**TASK REQUIREMENTS**
In your copy, repeat each record exactly and include no pictures.

(Saved entries)
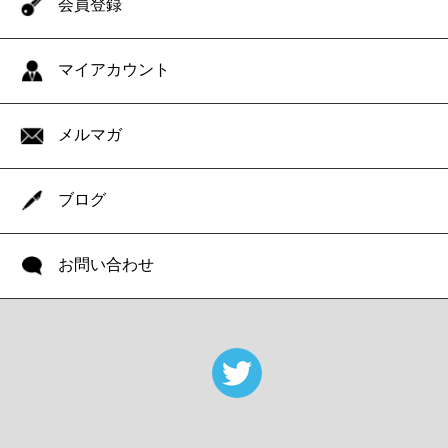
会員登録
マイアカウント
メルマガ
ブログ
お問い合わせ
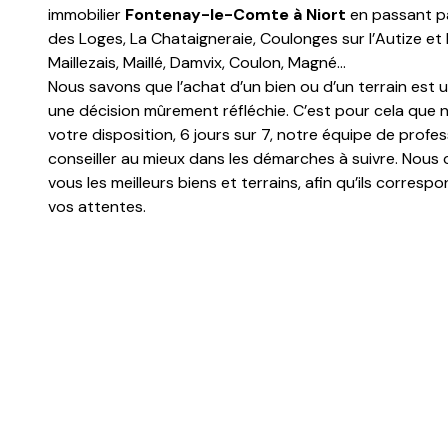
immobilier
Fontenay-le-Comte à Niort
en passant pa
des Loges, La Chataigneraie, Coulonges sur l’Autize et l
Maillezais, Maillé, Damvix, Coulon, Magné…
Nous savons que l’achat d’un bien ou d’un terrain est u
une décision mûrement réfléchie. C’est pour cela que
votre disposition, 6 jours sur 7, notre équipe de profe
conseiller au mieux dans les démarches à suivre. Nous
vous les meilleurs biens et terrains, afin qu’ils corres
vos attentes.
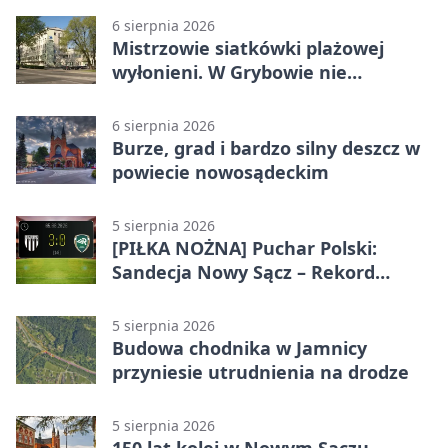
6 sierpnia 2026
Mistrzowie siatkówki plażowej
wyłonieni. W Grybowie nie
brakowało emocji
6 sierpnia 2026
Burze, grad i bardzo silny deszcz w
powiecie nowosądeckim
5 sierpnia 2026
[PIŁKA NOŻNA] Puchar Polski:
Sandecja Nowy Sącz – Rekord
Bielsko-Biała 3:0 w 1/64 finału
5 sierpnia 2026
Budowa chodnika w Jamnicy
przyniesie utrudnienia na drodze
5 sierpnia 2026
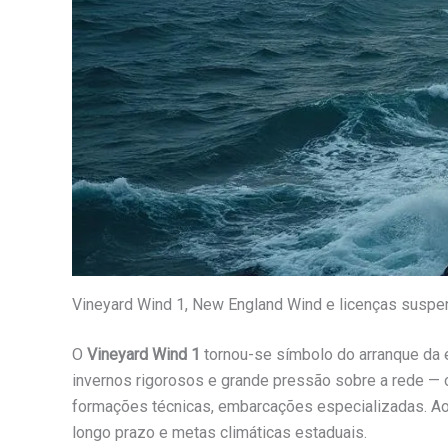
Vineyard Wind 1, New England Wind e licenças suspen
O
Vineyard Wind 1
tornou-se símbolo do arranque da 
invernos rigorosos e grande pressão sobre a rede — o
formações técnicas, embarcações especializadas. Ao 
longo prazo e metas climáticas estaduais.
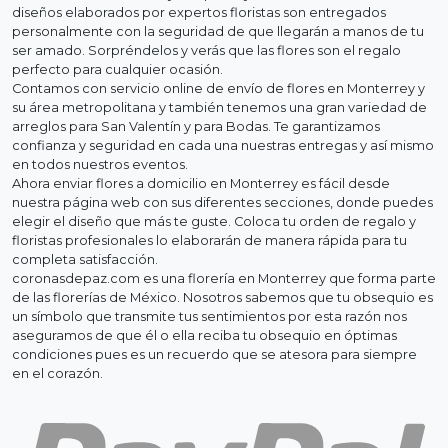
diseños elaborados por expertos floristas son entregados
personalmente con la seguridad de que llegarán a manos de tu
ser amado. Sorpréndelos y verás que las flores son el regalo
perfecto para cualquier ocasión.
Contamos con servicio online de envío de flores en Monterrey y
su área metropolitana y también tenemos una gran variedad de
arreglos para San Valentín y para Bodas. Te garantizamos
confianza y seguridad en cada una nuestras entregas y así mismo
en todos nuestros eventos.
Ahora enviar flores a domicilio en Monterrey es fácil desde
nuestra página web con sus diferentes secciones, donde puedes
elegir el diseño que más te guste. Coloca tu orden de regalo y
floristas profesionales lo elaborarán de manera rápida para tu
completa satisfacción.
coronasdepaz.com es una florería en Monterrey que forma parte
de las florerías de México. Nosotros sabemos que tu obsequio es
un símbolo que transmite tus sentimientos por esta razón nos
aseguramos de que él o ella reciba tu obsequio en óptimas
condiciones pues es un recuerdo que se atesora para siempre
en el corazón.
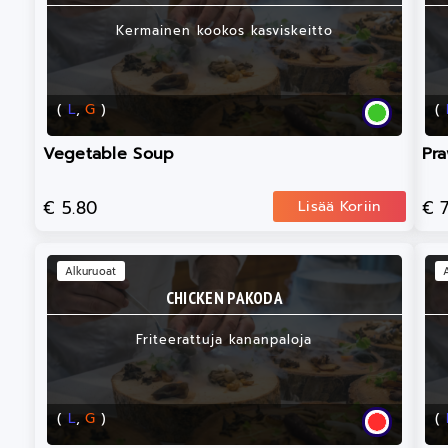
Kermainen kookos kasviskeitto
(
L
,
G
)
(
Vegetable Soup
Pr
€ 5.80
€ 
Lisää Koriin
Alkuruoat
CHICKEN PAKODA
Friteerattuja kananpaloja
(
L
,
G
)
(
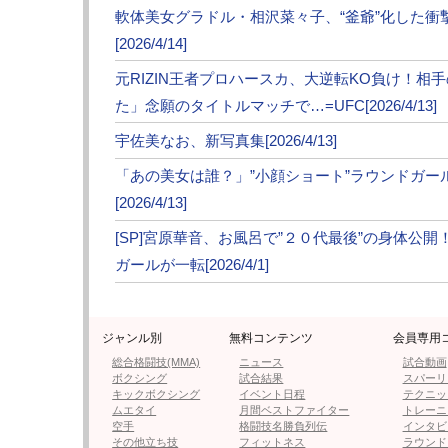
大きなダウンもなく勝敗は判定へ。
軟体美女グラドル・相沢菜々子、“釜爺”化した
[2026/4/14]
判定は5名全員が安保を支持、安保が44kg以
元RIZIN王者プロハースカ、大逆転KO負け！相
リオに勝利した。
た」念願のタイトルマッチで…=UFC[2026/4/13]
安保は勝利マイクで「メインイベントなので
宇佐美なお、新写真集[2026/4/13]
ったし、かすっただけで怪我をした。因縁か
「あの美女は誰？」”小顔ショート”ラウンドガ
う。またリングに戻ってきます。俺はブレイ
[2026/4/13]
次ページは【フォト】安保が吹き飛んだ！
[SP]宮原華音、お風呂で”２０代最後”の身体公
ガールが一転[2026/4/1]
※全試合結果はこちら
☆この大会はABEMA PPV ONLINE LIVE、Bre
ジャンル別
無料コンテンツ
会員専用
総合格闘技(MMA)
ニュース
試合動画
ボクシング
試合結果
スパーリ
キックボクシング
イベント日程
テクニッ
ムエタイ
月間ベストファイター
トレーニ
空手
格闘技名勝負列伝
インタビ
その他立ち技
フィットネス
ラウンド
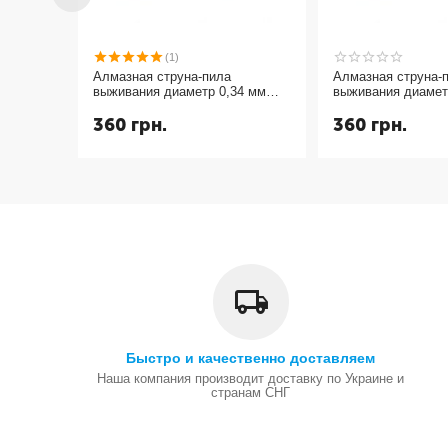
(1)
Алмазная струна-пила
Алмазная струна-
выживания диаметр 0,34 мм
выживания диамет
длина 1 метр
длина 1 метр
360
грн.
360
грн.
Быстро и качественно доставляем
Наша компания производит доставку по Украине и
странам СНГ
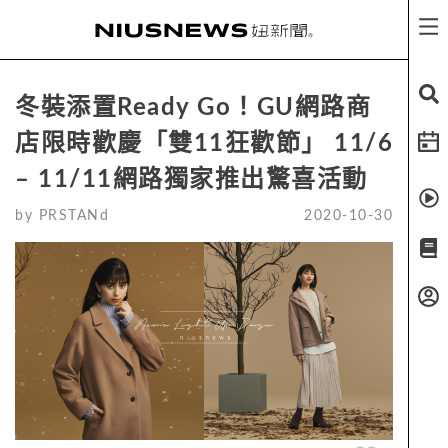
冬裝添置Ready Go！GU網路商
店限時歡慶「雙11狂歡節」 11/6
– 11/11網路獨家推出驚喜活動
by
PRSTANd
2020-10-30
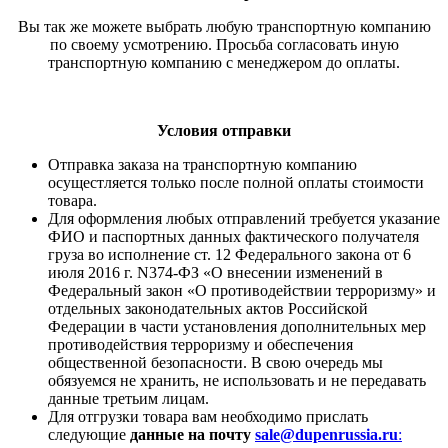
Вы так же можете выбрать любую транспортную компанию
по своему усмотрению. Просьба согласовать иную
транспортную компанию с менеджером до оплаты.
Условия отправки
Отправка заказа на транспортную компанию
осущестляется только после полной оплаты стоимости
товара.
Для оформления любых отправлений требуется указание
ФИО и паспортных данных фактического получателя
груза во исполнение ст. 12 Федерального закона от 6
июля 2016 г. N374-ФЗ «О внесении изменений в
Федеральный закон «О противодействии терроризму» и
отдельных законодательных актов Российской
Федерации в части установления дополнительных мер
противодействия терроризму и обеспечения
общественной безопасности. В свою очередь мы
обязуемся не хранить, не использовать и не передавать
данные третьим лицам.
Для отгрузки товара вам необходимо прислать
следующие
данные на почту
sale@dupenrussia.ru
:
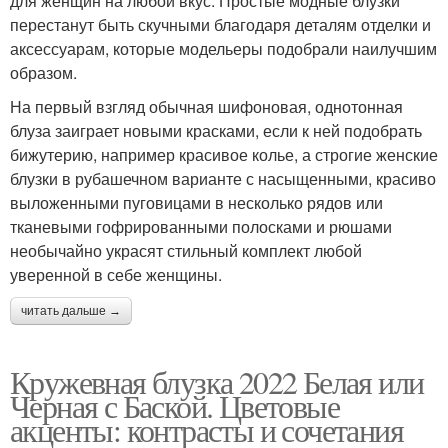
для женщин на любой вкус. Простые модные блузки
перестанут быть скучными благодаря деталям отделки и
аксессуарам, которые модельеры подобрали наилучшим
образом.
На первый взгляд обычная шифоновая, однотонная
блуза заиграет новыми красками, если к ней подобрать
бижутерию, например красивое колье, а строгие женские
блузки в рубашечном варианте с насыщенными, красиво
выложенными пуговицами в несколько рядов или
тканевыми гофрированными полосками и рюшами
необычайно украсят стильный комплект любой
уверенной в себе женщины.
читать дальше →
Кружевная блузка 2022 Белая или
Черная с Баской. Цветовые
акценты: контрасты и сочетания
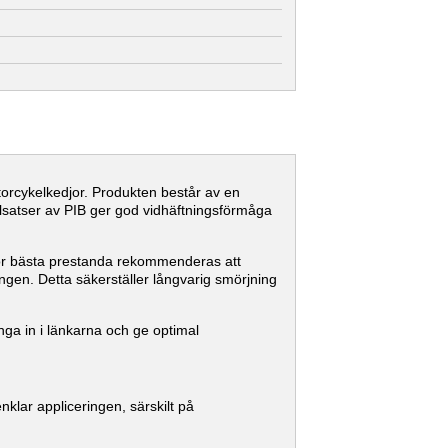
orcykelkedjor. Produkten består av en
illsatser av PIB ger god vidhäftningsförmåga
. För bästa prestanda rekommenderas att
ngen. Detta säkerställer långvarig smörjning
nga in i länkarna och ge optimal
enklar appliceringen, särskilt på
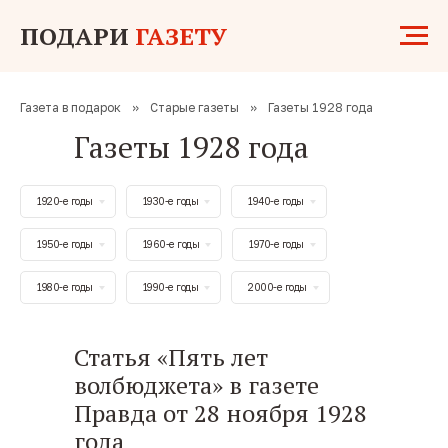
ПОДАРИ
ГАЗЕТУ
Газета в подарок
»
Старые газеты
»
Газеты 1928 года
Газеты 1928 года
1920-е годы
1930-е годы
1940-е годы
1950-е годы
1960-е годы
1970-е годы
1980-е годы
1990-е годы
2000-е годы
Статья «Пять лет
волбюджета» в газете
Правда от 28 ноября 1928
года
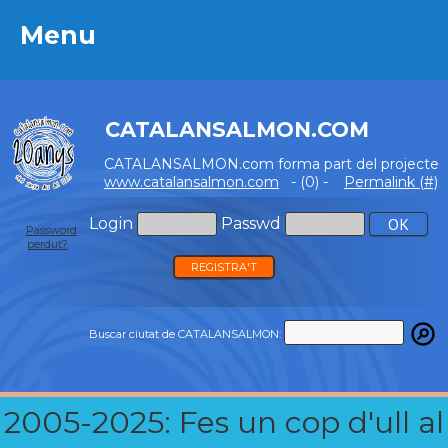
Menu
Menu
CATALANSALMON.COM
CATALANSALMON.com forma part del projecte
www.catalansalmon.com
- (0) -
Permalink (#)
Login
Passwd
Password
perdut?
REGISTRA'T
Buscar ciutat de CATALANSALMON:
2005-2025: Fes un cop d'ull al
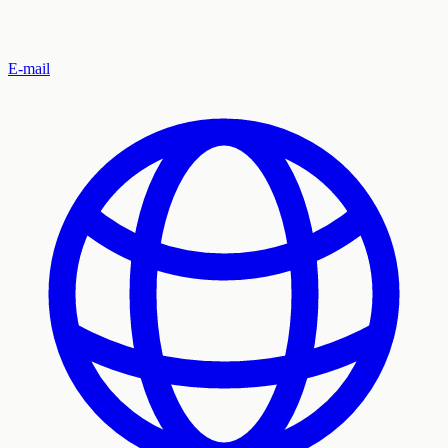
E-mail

**ANSWER TO THIS TASK**
会員登録
マイアカウント
メルマガ
ブログ
お問い合わせ
immobilier
Fontenay-le-Comte à Niort
en passant pa
des Loges, La Chataigneraie, Coulonges sur l’Autize et l
Maillezais, Maillé, Damvix, Coulon, Magné…
Nous savons que l’achat d’un bien ou d’un terrain est u
une décision mûrement réfléchie. C’est pour cela que
votre disposition, 6 jours sur 7, notre équipe de profe
conseiller au mieux dans les démarches à suivre. Nous
vous les meilleurs biens et terrains, afin qu’ils corres
vos attentes.
6 sierpnia 2026
Mistrzowie siatkówki plażowej
wyłonieni. W Grybowie nie
brakowało emocji
6 sierpnia 2026
Burze, grad i bardzo silny deszcz w
powiecie nowosądeckim
5 sierpnia 2026
[PIŁKA NOŻNA] Puchar Polski:
Sandecja Nowy Sącz – Rekord
Bielsko-Biała 3:0 w 1/64 finału
5 sierpnia 2026
Budowa chodnika w Jamnicy
przyniesie utrudnienia na drodze
5 sierpnia 2026
Vineyard Wind 1, New England Wind e licenças suspen
O
Vineyard Wind 1
tornou-se símbolo do arranque da 
invernos rigorosos e grande pressão sobre a rede — o
formações técnicas, embarcações especializadas. Ao 
longo prazo e metas climáticas estaduais.
diseños elaborados por expertos floristas son entregados
personalmente con la seguridad de que llegarán a manos de tu
ser amado. Sorpréndelos y verás que las flores son el regalo
perfecto para cualquier ocasión.
Contamos con servicio online de envío de flores en Monterrey y
su área metropolitana y también tenemos una gran variedad de
arreglos para San Valentín y para Bodas. Te garantizamos
confianza y seguridad en cada una nuestras entregas y así mismo
en todos nuestros eventos.
Ahora enviar flores a domicilio en Monterrey es fácil desde
nuestra página web con sus diferentes secciones, donde puedes
elegir el diseño que más te guste. Coloca tu orden de regalo y
floristas profesionales lo elaborarán de manera rápida para tu
completa satisfacción.
coronasdepaz.com es una florería en Monterrey que forma parte
de las florerías de México. Nosotros sabemos que tu obsequio es
un símbolo que transmite tus sentimientos por esta razón nos
aseguramos de que él o ella reciba tu obsequio en óptimas
condiciones pues es un recuerdo que se atesora para siempre
en el corazón.
Kermainen kookos kasviskeitto
(
L
,
G
)
(
Vegetable Soup
Pr
€ 5.80
€ 
Lisää Koriin
Alkuruoat
CHICKEN PAKODA
Friteerattuja kananpaloja
(
L
,
G
)
(
大きなダウンもなく勝敗は判定へ。
軟体美女グラドル・相沢菜々子、“釜爺”化した
[2026/4/14]
判定は5名全員が安保を支持、安保が44kg以
元RIZIN王者プロハースカ、大逆転KO負け！相
リオに勝利した。
た」念願のタイトルマッチで…=UFC[2026/4/13]
安保は勝利マイクで「メインイベントなので
宇佐美なお、新写真集[2026/4/13]
ったし、かすっただけで怪我をした。因縁か
「あの美女は誰？」”小顔ショート”ラウンドガ
う。またリングに戻ってきます。俺はブレイ
[2026/4/13]
次ページは【フォト】安保が吹き飛んだ！
[SP]宮原華音、お風呂で”２０代最後”の身体公
ガールが一転[2026/4/1]
※全試合結果はこちら
☆この大会はABEMA PPV ONLINE LIVE、Bre
ジャンル別
無料コンテンツ
会員専用
総合格闘技(MMA)
ニュース
試合動画
ボクシング
試合結果
スパーリ
キックボクシング
イベント日程
テクニッ
ムエタイ
月間ベストファイター
トレーニ
空手
格闘技名勝負列伝
インタビ
その他立ち技
フィットネス
ラウンド
(1)
Алмазная струна-пила
Алмазная струна-
выживания диаметр 0,34 мм
выживания диамет
длина 1 метр
длина 1 метр
360
грн.
360
грн.
Быстро и качественно доставляем
Наша компания производит доставку по Украине и
странам СНГ
冬裝添置Ready Go！GU網路商
店限時歡慶「雙11狂歡節」 11/6
– 11/11網路獨家推出驚喜活動
by
PRSTANd
2020-10-30
Вы так же можете выбрать любую транспортную компанию
по своему усмотрению. Просьба согласовать иную
транспортную компанию с менеджером до оплаты.
Условия отправки
Отправка заказа на транспортную компанию
осущестляется только после полной оплаты стоимости
товара.
Для оформления любых отправлений требуется указание
ФИО и паспортных данных фактического получателя
груза во исполнение ст. 12 Федерального закона от 6
июля 2016 г. N374-ФЗ «О внесении изменений в
Федеральный закон «О противодействии терроризму» и
отдельных законодательных актов Российской
Федерации в части установления дополнительных мер
противодействия терроризму и обеспечения
общественной безопасности. В свою очередь мы
обязуемся не хранить, не использовать и не передавать
данные третьим лицам.
Для отгрузки товара вам необходимо прислать
следующие
данные на почту
sale@dupenrussia.ru
:
для женщин на любой вкус. Простые модные блузки
перестанут быть скучными благодаря деталям отделки и
аксессуарам, которые модельеры подобрали наилучшим
образом.
На первый взгляд обычная шифоновая, однотонная
блуза заиграет новыми красками, если к ней подобрать
бижутерию, например красивое колье, а строгие женские
блузки в рубашечном варианте с насыщенными, красиво
выложенными пуговицами в несколько рядов или
тканевыми гофрированными полосками и рюшами
необычайно украсят стильный комплект любой
уверенной в себе женщины.
читать дальше →
Кружевная блузка 2022 Белая или
Черная с Баской. Цветовые
акценты: контрасты и сочетания
orcykelkedjor. Produkten består av en
illsatser av PIB ger god vidhäftningsförmåga
. För bästa prestanda rekommenderas att
ngen. Detta säkerställer långvarig smörjning
nga in i länkarna och ge optimal
enklar appliceringen, särskilt på
ПОДАРИ
ГАЗЕТУ
Газета в подарок
»
Старые газеты
»
Газеты 1928 года
Газеты 1928 года
1920-е годы
1930-е годы
1940-е годы
1950-е годы
1960-е годы
1970-е годы
1980-е годы
1990-е годы
2000-е годы
Статья «Пять лет
волбюджета» в газете
Правда от 28 ноября 1928
года
Menu
Menu
CATALANSALMON.COM
CATALANSALMON.com forma part del projecte
www.catalansalmon.com
- (0) -
Permalink (#)
Login
Passwd
Password
perdut?
REGISTRA'T
Buscar ciutat de CATALANSALMON:
2005-2025: Fes un cop d'ull al
E-mail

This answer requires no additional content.